A Traumatic Encounter with the Real, 2022

A permanent tattoo of a degraded children’s Superhero temporary tattoo, on the artist’s arm.

On initial viewing the tattoo appears to be that which it imitates - a temporary tattoo - and it is only on closer inspection that it is revealed to be a permanent tattoo.  This moment of realisation is a manufactured encounter with the Real (as conceptualised by Lacan and Zizek). Simultaneously, it reveals the futility of this search and the bleak possibility that beneath the Symbolic, there is no Real. 

‘…The simulacrum is never that which conceals the truth—it is the truth which conceals that there is none. The simulacrum is true.’ Baudrillard

A temporary tattoo is designed to mimic an actual tattoo. Through the process of returning a temporary tattoo back to its origin, the piece proposes the possibility of a return to the Real. But it is deliberately clumsy (and knowingly doomed), akin to David Lynch’s Chicken and Fish kits. The Real, once lost, can never be restored.

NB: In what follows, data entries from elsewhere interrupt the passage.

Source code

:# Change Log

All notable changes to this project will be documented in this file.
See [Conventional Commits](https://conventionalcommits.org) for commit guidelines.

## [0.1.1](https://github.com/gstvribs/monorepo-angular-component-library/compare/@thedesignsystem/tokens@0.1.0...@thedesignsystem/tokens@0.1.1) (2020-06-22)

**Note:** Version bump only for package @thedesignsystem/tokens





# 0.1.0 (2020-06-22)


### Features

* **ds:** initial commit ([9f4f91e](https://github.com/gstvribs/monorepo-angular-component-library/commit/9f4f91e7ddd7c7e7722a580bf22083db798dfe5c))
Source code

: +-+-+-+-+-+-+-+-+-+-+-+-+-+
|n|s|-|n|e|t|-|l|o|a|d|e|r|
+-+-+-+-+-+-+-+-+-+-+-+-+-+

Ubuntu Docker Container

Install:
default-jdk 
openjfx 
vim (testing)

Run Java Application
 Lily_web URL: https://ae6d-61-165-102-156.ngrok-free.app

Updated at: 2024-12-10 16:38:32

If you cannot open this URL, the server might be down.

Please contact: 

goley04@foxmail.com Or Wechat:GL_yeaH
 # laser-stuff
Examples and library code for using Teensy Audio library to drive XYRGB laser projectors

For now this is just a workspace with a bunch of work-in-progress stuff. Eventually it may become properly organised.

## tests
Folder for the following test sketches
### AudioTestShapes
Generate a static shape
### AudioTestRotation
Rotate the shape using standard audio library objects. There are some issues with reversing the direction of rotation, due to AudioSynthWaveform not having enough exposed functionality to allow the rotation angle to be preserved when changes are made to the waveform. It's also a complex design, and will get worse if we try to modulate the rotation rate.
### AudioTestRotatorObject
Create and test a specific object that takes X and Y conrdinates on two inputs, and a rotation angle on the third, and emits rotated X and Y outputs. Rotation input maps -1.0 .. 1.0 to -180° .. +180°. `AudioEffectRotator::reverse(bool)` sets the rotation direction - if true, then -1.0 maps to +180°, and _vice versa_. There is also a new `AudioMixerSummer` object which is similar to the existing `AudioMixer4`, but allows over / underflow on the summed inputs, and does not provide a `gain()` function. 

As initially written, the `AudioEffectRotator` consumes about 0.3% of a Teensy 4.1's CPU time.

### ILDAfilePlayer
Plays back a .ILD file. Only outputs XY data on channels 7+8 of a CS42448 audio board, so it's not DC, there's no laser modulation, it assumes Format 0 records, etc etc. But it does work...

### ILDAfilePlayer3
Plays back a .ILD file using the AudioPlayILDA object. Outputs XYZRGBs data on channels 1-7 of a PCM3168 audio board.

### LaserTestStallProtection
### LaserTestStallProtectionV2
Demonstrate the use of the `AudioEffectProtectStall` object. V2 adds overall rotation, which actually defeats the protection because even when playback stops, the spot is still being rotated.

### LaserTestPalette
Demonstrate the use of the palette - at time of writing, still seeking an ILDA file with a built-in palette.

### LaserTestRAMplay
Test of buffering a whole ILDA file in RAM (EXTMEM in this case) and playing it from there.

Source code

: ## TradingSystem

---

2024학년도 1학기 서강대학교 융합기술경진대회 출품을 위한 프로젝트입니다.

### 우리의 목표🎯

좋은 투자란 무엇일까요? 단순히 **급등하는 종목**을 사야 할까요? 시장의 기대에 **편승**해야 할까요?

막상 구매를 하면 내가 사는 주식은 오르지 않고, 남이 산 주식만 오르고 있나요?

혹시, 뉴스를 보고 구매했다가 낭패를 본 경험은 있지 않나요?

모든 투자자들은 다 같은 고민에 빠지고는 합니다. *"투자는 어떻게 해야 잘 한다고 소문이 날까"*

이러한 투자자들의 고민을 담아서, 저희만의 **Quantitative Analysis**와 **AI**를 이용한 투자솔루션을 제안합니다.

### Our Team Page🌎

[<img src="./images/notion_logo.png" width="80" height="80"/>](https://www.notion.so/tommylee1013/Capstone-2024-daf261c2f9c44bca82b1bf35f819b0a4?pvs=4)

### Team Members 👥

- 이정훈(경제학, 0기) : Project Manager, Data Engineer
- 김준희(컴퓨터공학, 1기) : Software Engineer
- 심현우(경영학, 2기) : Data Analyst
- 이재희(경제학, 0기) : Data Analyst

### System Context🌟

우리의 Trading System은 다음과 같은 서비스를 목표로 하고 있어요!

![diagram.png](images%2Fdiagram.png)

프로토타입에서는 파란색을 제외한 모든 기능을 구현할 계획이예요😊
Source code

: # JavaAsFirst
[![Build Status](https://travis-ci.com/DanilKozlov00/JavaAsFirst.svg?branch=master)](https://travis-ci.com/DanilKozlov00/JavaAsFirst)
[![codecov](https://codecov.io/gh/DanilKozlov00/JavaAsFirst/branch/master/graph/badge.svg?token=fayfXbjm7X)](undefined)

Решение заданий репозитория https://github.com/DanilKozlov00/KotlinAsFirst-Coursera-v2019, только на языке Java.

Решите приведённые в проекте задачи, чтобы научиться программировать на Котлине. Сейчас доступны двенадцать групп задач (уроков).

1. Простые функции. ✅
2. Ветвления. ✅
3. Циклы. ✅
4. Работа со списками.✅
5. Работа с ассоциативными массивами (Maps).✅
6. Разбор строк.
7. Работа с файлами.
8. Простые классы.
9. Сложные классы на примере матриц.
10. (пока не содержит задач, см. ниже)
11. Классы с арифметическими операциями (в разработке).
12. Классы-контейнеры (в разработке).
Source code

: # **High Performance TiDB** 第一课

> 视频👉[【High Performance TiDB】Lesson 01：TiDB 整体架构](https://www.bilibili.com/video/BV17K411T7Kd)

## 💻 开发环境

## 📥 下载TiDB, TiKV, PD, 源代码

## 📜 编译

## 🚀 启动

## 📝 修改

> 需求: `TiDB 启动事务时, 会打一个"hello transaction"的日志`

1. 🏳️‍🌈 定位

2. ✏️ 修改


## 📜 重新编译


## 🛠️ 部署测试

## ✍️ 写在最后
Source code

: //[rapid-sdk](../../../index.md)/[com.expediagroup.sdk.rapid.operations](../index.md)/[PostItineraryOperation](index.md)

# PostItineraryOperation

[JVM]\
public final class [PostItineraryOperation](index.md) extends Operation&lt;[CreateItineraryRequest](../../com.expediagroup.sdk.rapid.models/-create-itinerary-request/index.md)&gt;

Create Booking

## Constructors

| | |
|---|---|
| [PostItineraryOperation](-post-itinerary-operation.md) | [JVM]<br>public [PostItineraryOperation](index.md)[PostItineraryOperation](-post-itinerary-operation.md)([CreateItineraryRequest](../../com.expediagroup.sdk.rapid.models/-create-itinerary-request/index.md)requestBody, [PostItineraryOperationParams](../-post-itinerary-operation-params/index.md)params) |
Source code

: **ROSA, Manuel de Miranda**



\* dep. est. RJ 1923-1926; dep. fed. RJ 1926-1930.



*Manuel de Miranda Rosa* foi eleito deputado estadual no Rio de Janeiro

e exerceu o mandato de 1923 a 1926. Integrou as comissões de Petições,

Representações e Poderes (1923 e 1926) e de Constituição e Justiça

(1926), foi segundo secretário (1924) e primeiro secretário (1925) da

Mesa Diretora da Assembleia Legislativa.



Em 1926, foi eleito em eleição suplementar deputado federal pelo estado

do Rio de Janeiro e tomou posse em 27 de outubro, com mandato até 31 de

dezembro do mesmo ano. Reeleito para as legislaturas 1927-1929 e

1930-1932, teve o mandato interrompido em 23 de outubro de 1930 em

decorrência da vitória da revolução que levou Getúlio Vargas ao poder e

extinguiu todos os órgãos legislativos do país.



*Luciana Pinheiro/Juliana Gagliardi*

This friction between the Real and the Symbolic is further exacerbated by its rendering in conceptual art, a form of art that is embedded in the Symbolic 

The artist’s motherhood is essential to her identity as an artist and becomes philosophically relevant in this piece - An adult wearing kid’s fake tattoos typically signifies that they’re a parent- in this case mother/(m)Other.